Fracking can get a lot of oil and gas out of the ground. But it’s a needy process. Each well can require as much as five million gallons of water to be drilled. That water is often brought to a well site with trucks. A lot of them.
“It has to be hauled in, it has to be hauled out,” State Representative Phil King, R-Weatherford, said at the panel. He represents part of the Barnett Shale region. “To move a full rig unit may take as many as forty truck trips. And on those thin blacktop county roads, it’s tough.”
Road damage from drilling is estimated to have cost counties in South Texas two billion dollars. Democratic State Senator Carlos Uresti, D-San Antonio, who represents large parts of the Eagle Ford shale in South Texas, thinks a fix for the problem should include some state money.
He’s filed a bill, SB 300, to do just that, with money coming from the state’s Rainy Day Fund. “What my bill would do is [provide] one-time funding of approximately 400 million dollars to fix the county roads in those different counties,” Uresti said.
Uresti says many of the county roads damaged by drilling trucks were built 40 or 50 years ago. They simply weren’t designed to carry 80,000 pound trucks. “They’re just falling apart,” Uresti said.
The idea of using the Rainy Day Fund, which is funded by drilling tax revenues, for a fix got a cautious response from State Representative Van Taylor, R-Plano, who warned that oil and gas booms are usually followed by a bust.
“I grew up in Midland in the eighties,” Van Taylor said. “In fourth grade, my mom said, ‘You’re gonna something you’re never gonna forget.”
It was a run on a bank. “I’ve never forgotten it,” recalled Taylor. “People lined up around the block. And I saw real economic crisis.”
The big oil boom that had made Midland the tenth largest Rolls Royce market in the country in 1982, for a town of just 100,000 people, had gone bust. “That dealership was done in 1984,” he said.
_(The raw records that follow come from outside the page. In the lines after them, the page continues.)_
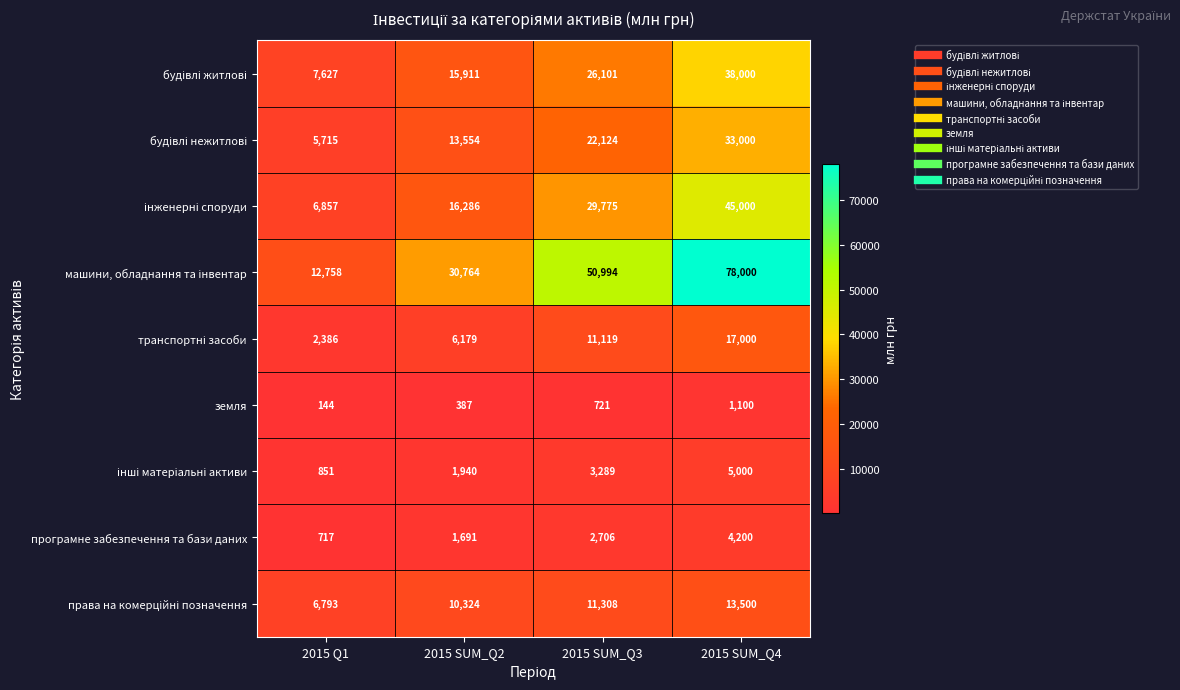

How many distinct data groups are displayed?

9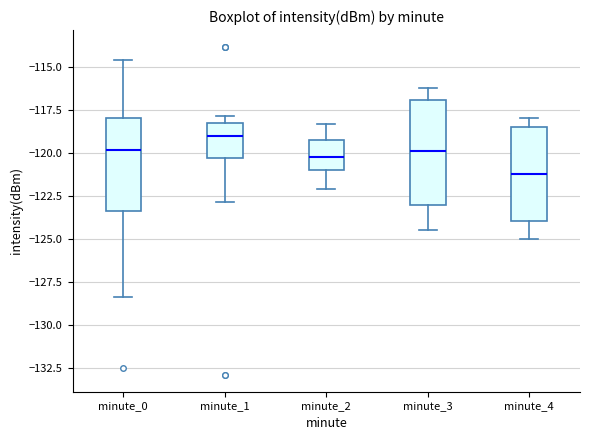

Comparing the boxes themselves (not the whiskers), which one is the tallest?

minute_3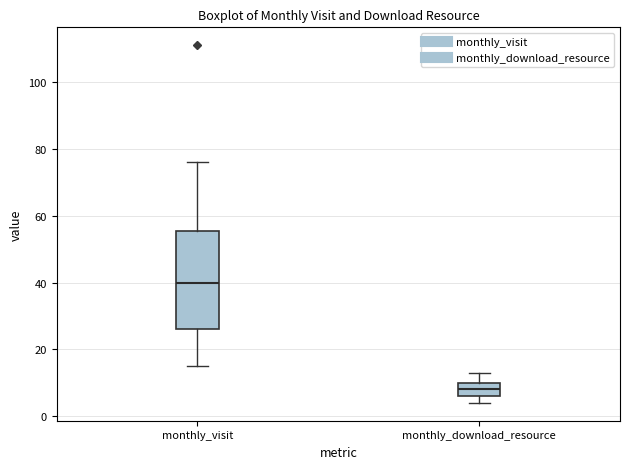

Where is the lower edge of the box for monthly_visit on the y-axis? The values are not printed on the chart, so give them approximately, as read against the axis.

26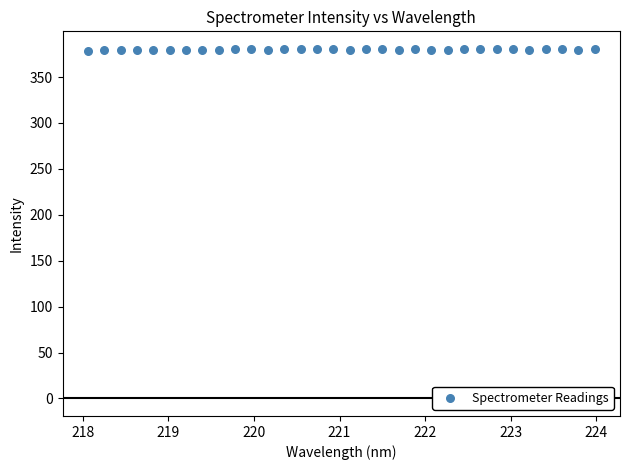

What is the range of X values (max minus min)?

5.9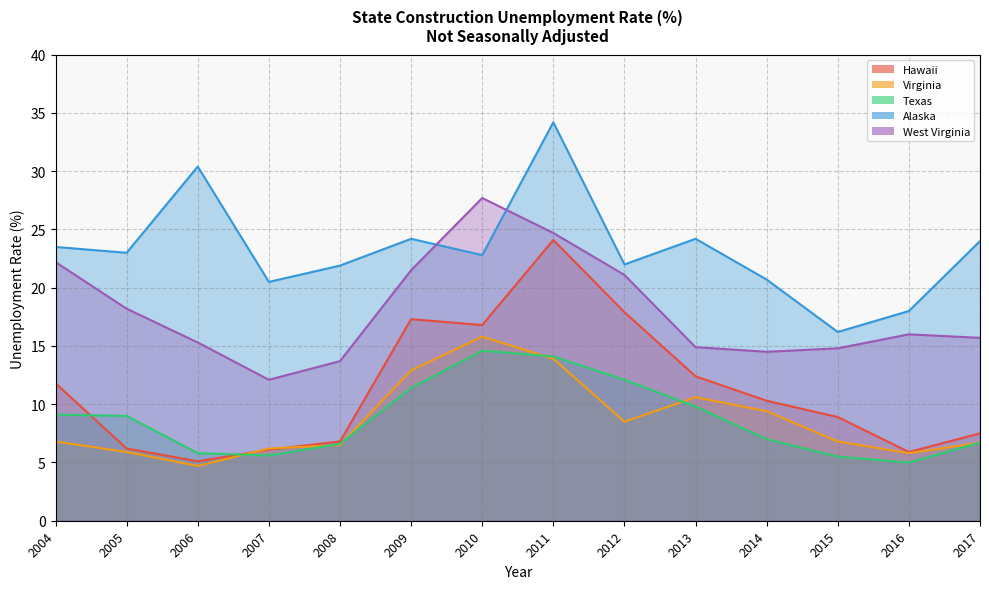

What is the average value of the Texas series?

8.7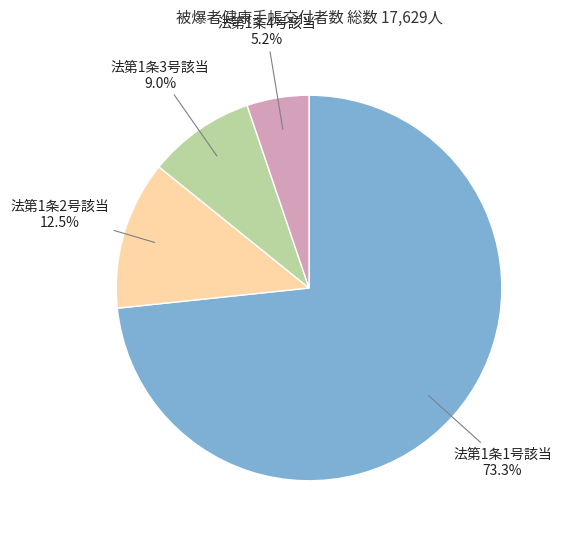

Count the number of slices in the pie.

4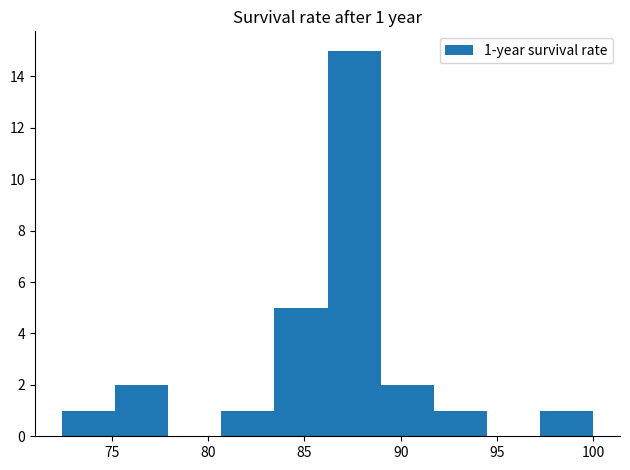

Which range on the x-axis has the tallest bar?

86.0 to 89.0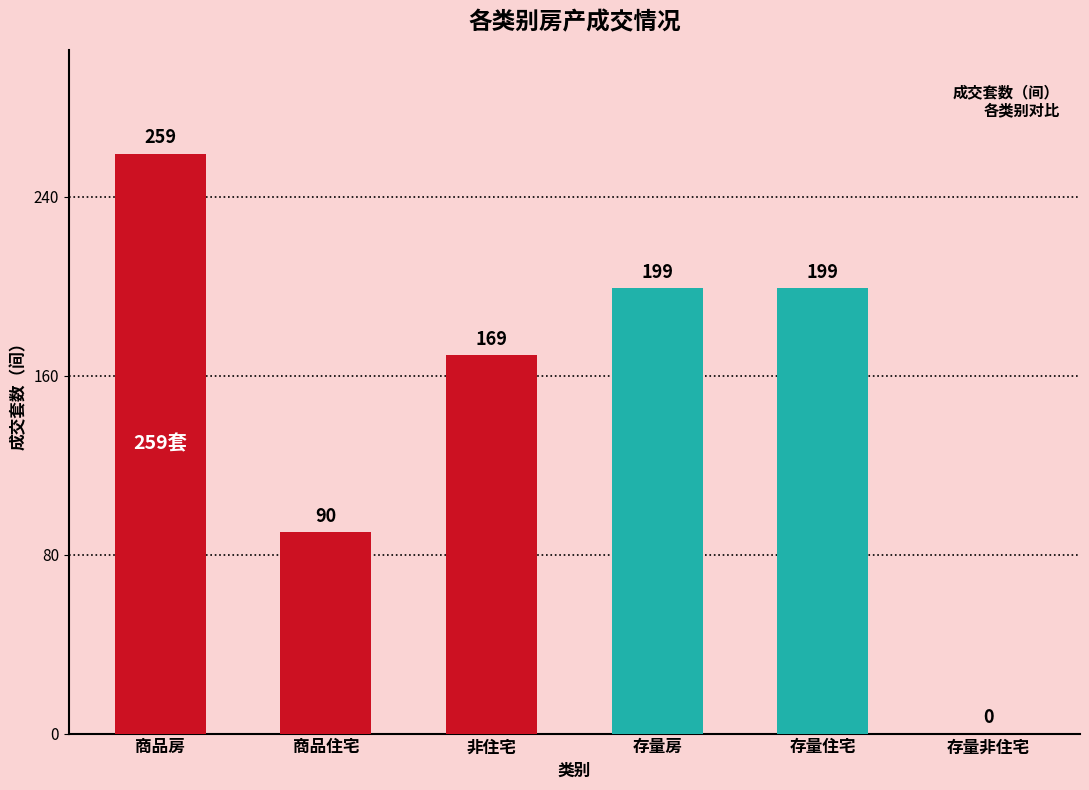

Read the value at 存量住宅, to the nearest 50.

200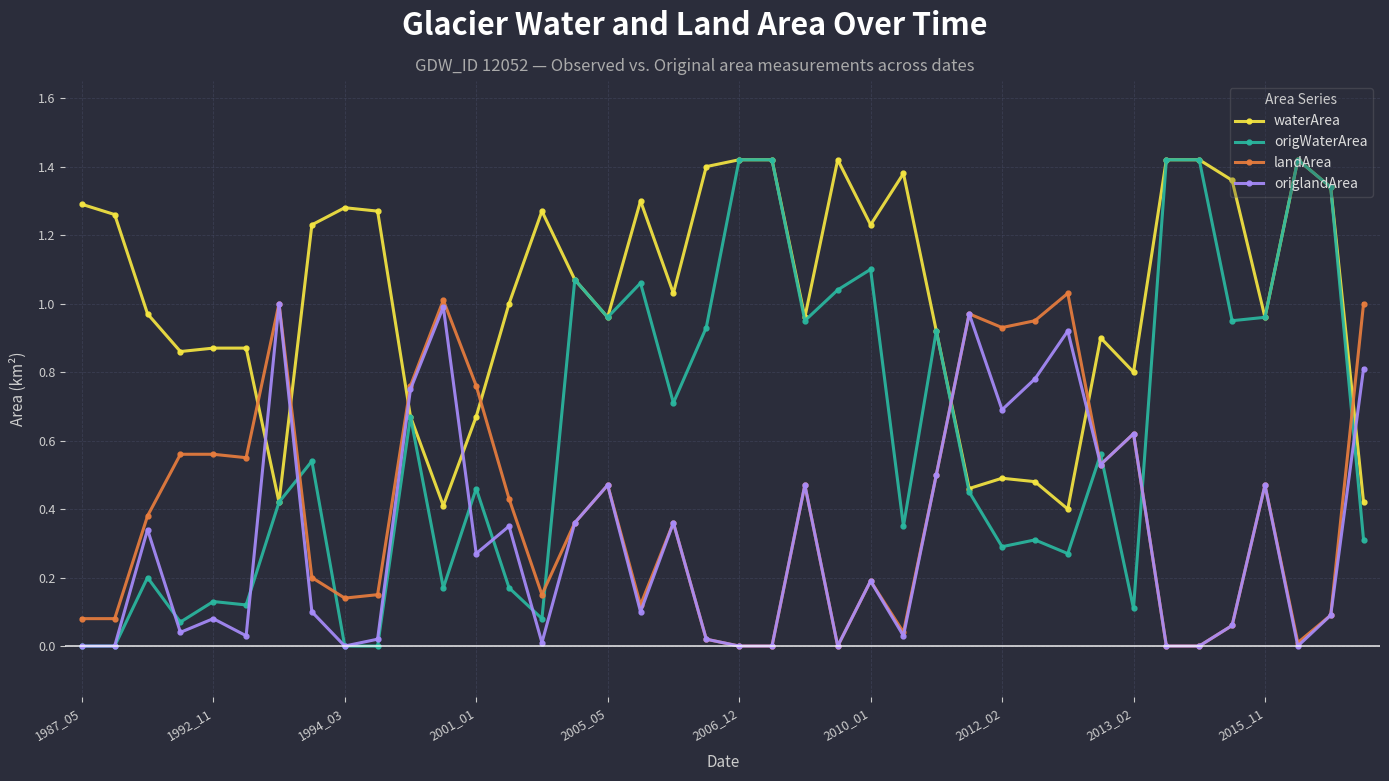

True or false: origlandArea and origWaterArea cross at least once.

True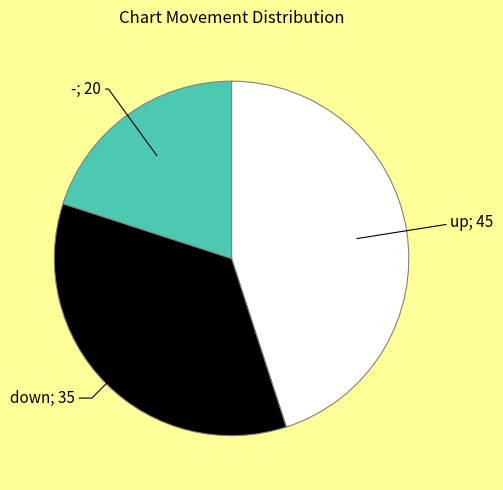

Does any single category account for the majority?

No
Taylor said that in boom times like these, it’s best to avoid the temptation to spend too much.
“The revenue stream that brought the Rainy Day Fund to where it is,” Taylor cautioned, “at some point, all that production leads to a drop in price, and then development stops. It’s important to be careful.”
“At some point, the music just stops,” he said, referring to the rapid development of natural gas that has led to a drop in prices, making the Barnett Shale in North Texas less attractive to drill. “Texas has been in this movie many times.”
State Senator Rodney Ellis, D-Houston, wasn’t sure that using the Rainy Day Fund was the best solution, either.
“The last two sessions it was sacrosanct, the holy grail,” Ellis said of the fund. “You couldn’t touch it. It’s amazing how that discussion has changed.”
While saying he’s “open to everything” on funding to fix roads, Ellis also said that perhaps the counties that are receiving revenue from drilling should get drillers to pay for the fixes themselves. “Should you let the money come from where the money went?” he asked.
And Rep. King said even with new funds, a fix isn’t easy. In the Barnett Shale area, a hotbed of drilling a few years ago, they suffered road damage repeatedly.
“One of the problems you run into, if you repair them, they just get torn up again,” King said. “So there’s not an easy answer to it. The counties do need some funding. ”
King also said that his area did have some luck getting drillers to help pay for damaged roads.
As for Uresti’s plan to help out counties with the Rainy Day Fund, it’s currently being considered by the Senate Finance committee.